To be clear, all the evidence is that the mind is a physical system that operates according to the laws of physics. I see no good reason to suppose that a technological version of it can’t be built…eventually. But predictions that it will happen in 20-30 years seem like overly optimistic speculation, speculation that is very similar to the predictions people have been making for 70 years. It could happen, but confident assertions that it will strike me as snake oil.
What about superhuman intelligence? Again, there’s no reason to suppose that human brains are the pinnacle of possible intelligence. On the other hand, there’s nothing in nature demonstrating intelligence orders of magnitude greater than humans. We don’t have an extant example to prove it can happen.
It might be that achieving the computational complexity and capacity of a human brain requires inevitable trade offs that put limits on just how intelligent such a system can be. Maybe squeezing hundreds of terabytes of information into a compact massively parallel processing framework operating on 20 watts of power and producing a flexible intelligence, due to the laws of physics, requires slower performance and water cooled operation (aka wetware). Or there may be alternate ways to achieve the same functionality, but they come with their own trade offs.
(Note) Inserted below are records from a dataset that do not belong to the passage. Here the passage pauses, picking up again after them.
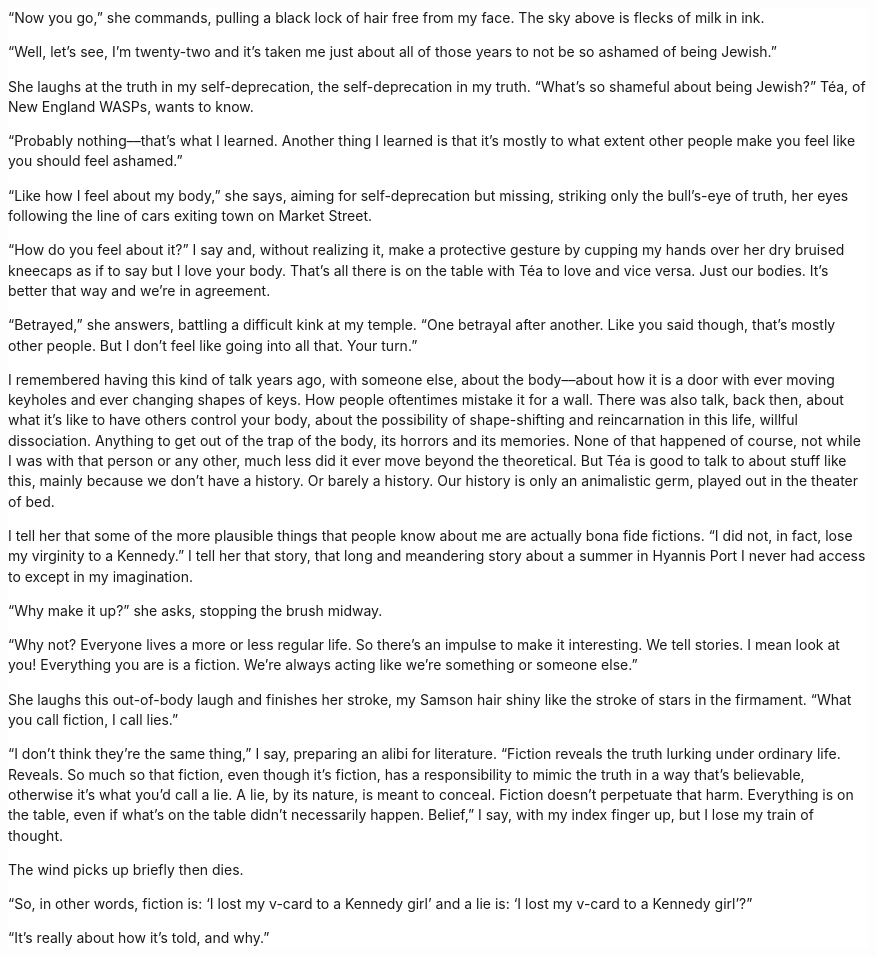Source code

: “Now you go,” she commands, pulling a black lock of hair free from my face. The sky above is flecks of milk in ink.

“Well, let’s see, I’m twenty-two and it’s taken me just about all of those years to not be so ashamed of being Jewish.”

She laughs at the truth in my self-deprecation, the self-deprecation in my truth. “What’s so shameful about being Jewish?” Téa, of New England WASPs, wants to know.

“Probably nothing––that’s what I learned. Another thing I learned is that it’s mostly to what extent other people make you feel like you should feel ashamed.”

“Like how I feel about my body,” she says, aiming for self-deprecation but missing, striking only the bull’s-eye of truth, her eyes following the line of cars exiting town on Market Street.

“How do you feel about it?” I say and, without realizing it, make a protective gesture by cupping my hands over her dry bruised kneecaps as if to say but I love your body. That’s all there is on the table with Téa to love and vice versa. Just our bodies. It’s better that way and we’re in agreement. 

“Betrayed,” she answers, battling a difficult kink at my temple. “One betrayal after another. Like you said though, that’s mostly other people. But I don’t feel like going into all that. Your turn.”

I remembered having this kind of talk years ago, with someone else, about the body––about how it is a door with ever moving keyholes and ever changing shapes of keys. How people oftentimes mistake it for a wall. There was also talk, back then, about what it’s like to have others control your body, about the possibility of shape-shifting and reincarnation in this life, willful dissociation. Anything to get out of the trap of the body, its horrors and its memories. None of that happened of course, not while I was with that person or any other, much less did it ever move beyond the theoretical. But Téa is good to talk to about stuff like this, mainly because we don’t have a history. Or barely a history. Our history is only an animalistic germ, played out in the theater of bed.

 

I tell her that some of the more plausible things that people know about me are actually bona fide fictions. “I did not, in fact, lose my virginity to a Kennedy.” I tell her that story, that long and meandering story about a summer in Hyannis Port I never had access to except in my imagination. 

“Why make it up?” she asks, stopping the brush midway.

“Why not? Everyone lives a more or less regular life. So there’s an impulse to make it interesting. We tell stories. I mean look at you! Everything you are is a fiction.  We’re always acting like we’re something or someone else.” 

She laughs this out-of-body laugh and finishes her stroke, my Samson hair shiny like the stroke of stars in the firmament. “What you call fiction, I call lies.”

“I don’t think they’re the same thing,” I say, preparing an alibi for literature. “Fiction reveals the truth lurking under ordinary life. Reveals. So much so that fiction, even though it’s fiction, has a responsibility to mimic the truth in a way that’s believable, otherwise it’s what you’d call a lie. A lie, by its nature, is meant to conceal. Fiction doesn’t perpetuate that harm. Everything is on the table, even if what’s on the table didn’t necessarily happen. Belief,” I say, with my index finger up, but I lose my train of thought.

The wind picks up briefly then dies.

“So, in other words, fiction is: ‘I lost my v-card to a Kennedy girl’ and a lie is: ‘I lost my v-card to a Kennedy girl’?”

“It’s really about how it’s told, and why.”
In many ways, the belief in god-like superhuman AIs is an updated version of the notions that humanity has entertained for tens of thousands of years, likely since our beginnings, that there are powerful conscious forces running the world. This new version has us actually creating the gods, but the resulting relationship is the same, particularly the part where they come in and solve all our problems.
My own view is that we will eventually have AGI (artificial general intelligence) and that it may very well exceed us in intelligence, but the runaway process envisioned by singularity enthusiasts will probably be limited by logistical realities and design constraints and trade offs we can’t currently see. While AGI is progressing, we will also be enhancing our own performance and integrating with the technology. Eventually biological engineering and artificial intelligence will converge, blurring the lines between engineered and evolved intelligence.
But it’s unlikely to come in some hard take off singularity, and it’s unlikely to happen in the next few decades. AGI and mind uploading are technologies that likely won’t come to fruition until several decades down the road, possibly not for centuries.
I totally understand why people want it to happen in a near time frame. No one wants to be in one of the last mortal generations. But I fear the best we can hope for in our lifetime is that someone figures out a way to save our current brain state. The “rapture of the nerds” is probably wishful thinking.
Unless of course I’m missing something. Are there reasons for optimism that I’ve overlooked?